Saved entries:
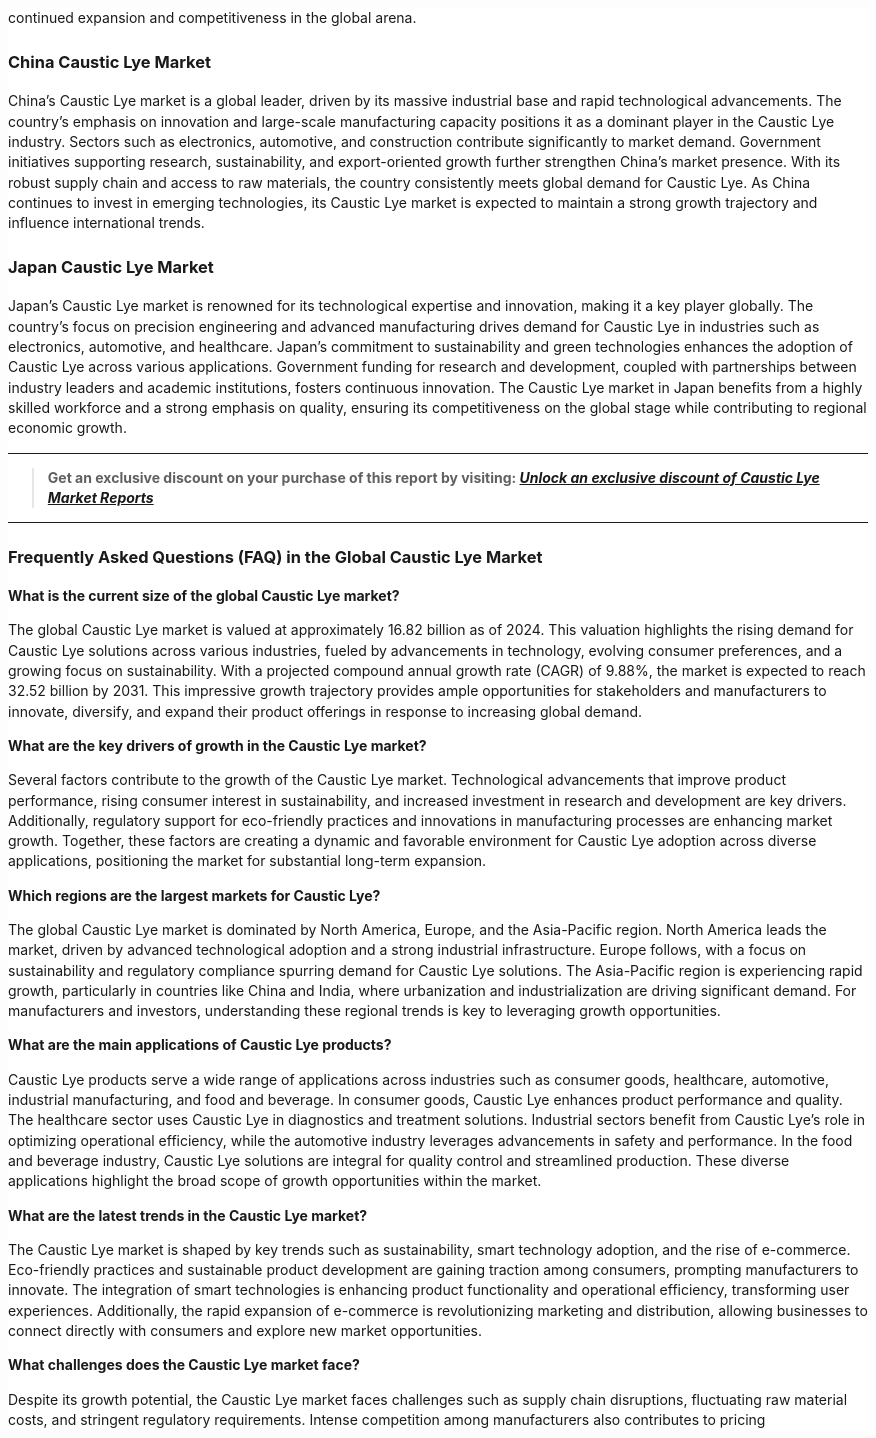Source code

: continued expansion and competitiveness in the global arena.</p><h3>China Caustic Lye Market</h3><p>China&rsquo;s Caustic Lye market is a global leader, driven by its massive industrial base and rapid technological advancements. The country&rsquo;s emphasis on innovation and large-scale manufacturing capacity positions it as a dominant player in the Caustic Lye industry. Sectors such as electronics, automotive, and construction contribute significantly to market demand. Government initiatives supporting research, sustainability, and export-oriented growth further strengthen China&rsquo;s market presence. With its robust supply chain and access to raw materials, the country consistently meets global demand for Caustic Lye. As China continues to invest in emerging technologies, its Caustic Lye market is expected to maintain a strong growth trajectory and influence international trends.</p><h3>Japan Caustic Lye Market</h3><p>Japan&rsquo;s Caustic Lye market is renowned for its technological expertise and innovation, making it a key player globally. The country&rsquo;s focus on precision engineering and advanced manufacturing drives demand for Caustic Lye in industries such as electronics, automotive, and healthcare. Japan&rsquo;s commitment to sustainability and green technologies enhances the adoption of Caustic Lye across various applications. Government funding for research and development, coupled with partnerships between industry leaders and academic institutions, fosters continuous innovation. The Caustic Lye market in Japan benefits from a highly skilled workforce and a strong emphasis on quality, ensuring its competitiveness on the global stage while contributing to regional economic growth.</p><hr /><blockquote><p><strong>Get an exclusive discount on your purchase of this report by visiting: <em><a href="://marketresearchpulse.com/ask-for-discount/66711?utm_source=Github&amp;utm_medium=0111">Unlock an exclusive discount of Caustic Lye Market Reports</a></em>&nbsp;</strong></p></blockquote><hr /><h3>Frequently Asked Questions (FAQ) in the Global Caustic Lye Market</h3><p><strong>What is the current size of the global Caustic Lye market?</strong></p><p>The global Caustic Lye market is valued at approximately 16.82 billion as of 2024. This valuation highlights the rising demand for Caustic Lye solutions across various industries, fueled by advancements in technology, evolving consumer preferences, and a growing focus on sustainability. With a projected compound annual growth rate (CAGR) of 9.88%, the market is expected to reach 32.52 billion by 2031. This impressive growth trajectory provides ample opportunities for stakeholders and manufacturers to innovate, diversify, and expand their product offerings in response to increasing global demand.</p><p><strong>What are the key drivers of growth in the Caustic Lye market?</strong></p><p>Several factors contribute to the growth of the Caustic Lye market. Technological advancements that improve product performance, rising consumer interest in sustainability, and increased investment in research and development are key drivers. Additionally, regulatory support for eco-friendly practices and innovations in manufacturing processes are enhancing market growth. Together, these factors are creating a dynamic and favorable environment for Caustic Lye adoption across diverse applications, positioning the market for substantial long-term expansion.</p><p><strong>Which regions are the largest markets for Caustic Lye?</strong></p><p>The global Caustic Lye market is dominated by North America, Europe, and the Asia-Pacific region. North America leads the market, driven by advanced technological adoption and a strong industrial infrastructure. Europe follows, with a focus on sustainability and regulatory compliance spurring demand for Caustic Lye solutions. The Asia-Pacific region is experiencing rapid growth, particularly in countries like China and India, where urbanization and industrialization are driving significant demand. For manufacturers and investors, understanding these regional trends is key to leveraging growth opportunities.</p><p><strong>What are the main applications of Caustic Lye products?</strong></p><p>Caustic Lye products serve a wide range of applications across industries such as consumer goods, healthcare, automotive, industrial manufacturing, and food and beverage. In consumer goods, Caustic Lye enhances product performance and quality. The healthcare sector uses Caustic Lye in diagnostics and treatment solutions. Industrial sectors benefit from Caustic Lye&rsquo;s role in optimizing operational efficiency, while the automotive industry leverages advancements in safety and performance. In the food and beverage industry, Caustic Lye solutions are integral for quality control and streamlined production. These diverse applications highlight the broad scope of growth opportunities within the market.</p><p><strong>What are the latest trends in the Caustic Lye market?</strong></p><p>The Caustic Lye market is shaped by key trends such as sustainability, smart technology adoption, and the rise of e-commerce. Eco-friendly practices and sustainable product development are gaining traction among consumers, prompting manufacturers to innovate. The integration of smart technologies is enhancing product functionality and operational efficiency, transforming user experiences. Additionally, the rapid expansion of e-commerce is revolutionizing marketing and distribution, allowing businesses to connect directly with consumers and explore new market opportunities.</p><p><strong>What challenges does the Caustic Lye market face?</strong></p><p>Despite its growth potential, the Caustic Lye market faces challenges such as supply chain disruptions, fluctuating raw material costs, and stringent regulatory requirements. Intense competition among manufacturers also contributes to pricing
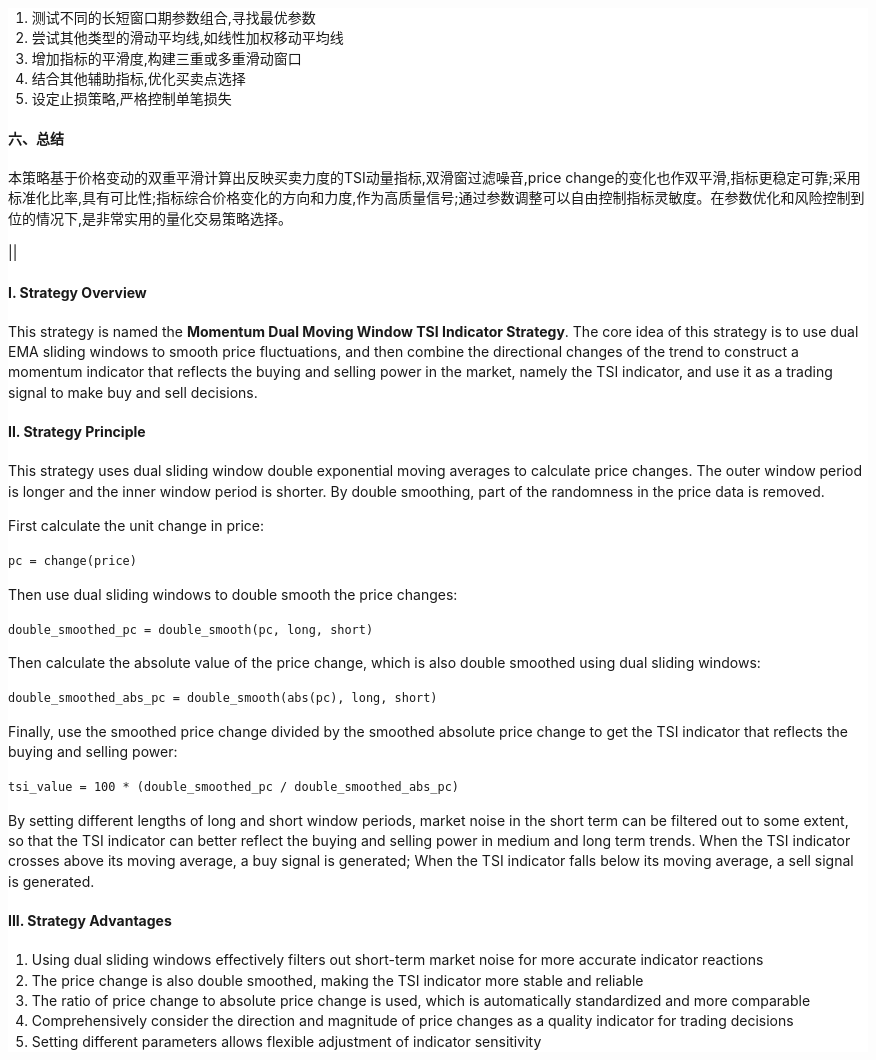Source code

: 1. 测试不同的长短窗口期参数组合,寻找最优参数
2. 尝试其他类型的滑动平均线,如线性加权移动平均线
3. 增加指标的平滑度,构建三重或多重滑动窗口
4. 结合其他辅助指标,优化买卖点选择
5. 设定止损策略,严格控制单笔损失

#### 六、总结

本策略基于价格变动的双重平滑计算出反映买卖力度的TSI动量指标,双滑窗过滤噪音,price change的变化也作双平滑,指标更稳定可靠;采用标准化比率,具有可比性;指标综合价格变化的方向和力度,作为高质量信号;通过参数调整可以自由控制指标灵敏度。在参数优化和风险控制到位的情况下,是非常实用的量化交易策略选择。

||

#### I. Strategy Overview

This strategy is named the **Momentum Dual Moving Window TSI Indicator Strategy**. The core idea of this strategy is to use dual EMA sliding windows to smooth price fluctuations, and then combine the directional changes of the trend to construct a momentum indicator that reflects the buying and selling power in the market, namely the TSI indicator, and use it as a trading signal to make buy and sell decisions.

#### II. Strategy Principle  

This strategy uses dual sliding window double exponential moving averages to calculate price changes. The outer window period is longer and the inner window period is shorter. By double smoothing, part of the randomness in the price data is removed.

First calculate the unit change in price:  

`pc = change(price)`

Then use dual sliding windows to double smooth the price changes:

`double_smoothed_pc = double_smooth(pc, long, short)`

Then calculate the absolute value of the price change, which is also double smoothed using dual sliding windows:  

`double_smoothed_abs_pc = double_smooth(abs(pc), long, short)`

Finally, use the smoothed price change divided by the smoothed absolute price change to get the TSI indicator that reflects the buying and selling power:

`tsi_value = 100 * (double_smoothed_pc / double_smoothed_abs_pc)` 

By setting different lengths of long and short window periods, market noise in the short term can be filtered out to some extent, so that the TSI indicator can better reflect the buying and selling power in medium and long term trends. When the TSI indicator crosses above its moving average, a buy signal is generated; When the TSI indicator falls below its moving average, a sell signal is generated.

#### III. Strategy Advantages  

1. Using dual sliding windows effectively filters out short-term market noise for more accurate indicator reactions  
2. The price change is also double smoothed, making the TSI indicator more stable and reliable  
3. The ratio of price change to absolute price change is used, which is automatically standardized and more comparable  
4. Comprehensively consider the direction and magnitude of price changes as a quality indicator for trading decisions  
5. Setting different parameters allows flexible adjustment of indicator sensitivity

- **TASK BRIEF**: The answer consists of every line above in which the word "buying" occurs.

- **SOLVED PROBLEM**:
This strategy is named the **Momentum Dual Moving Window TSI Indicator Strategy**. The core idea of this strategy is to use dual EMA sliding windows to smooth price fluctuations, and then combine the directional changes of the trend to construct a momentum indicator that reflects the buying and selling power in the market, namely the TSI indicator, and use it as a trading signal to make buy and sell decisions.
Finally, use the smoothed price change divided by the smoothed absolute price change to get the TSI indicator that reflects the buying and selling power:
By setting different lengths of long and short window periods, market noise in the short term can be filtered out to some extent, so that the TSI indicator can better reflect the buying and selling power in medium and long term trends. When the TSI indicator crosses above its moving average, a buy signal is generated; When the TSI indicator falls below its moving average, a sell signal is generated.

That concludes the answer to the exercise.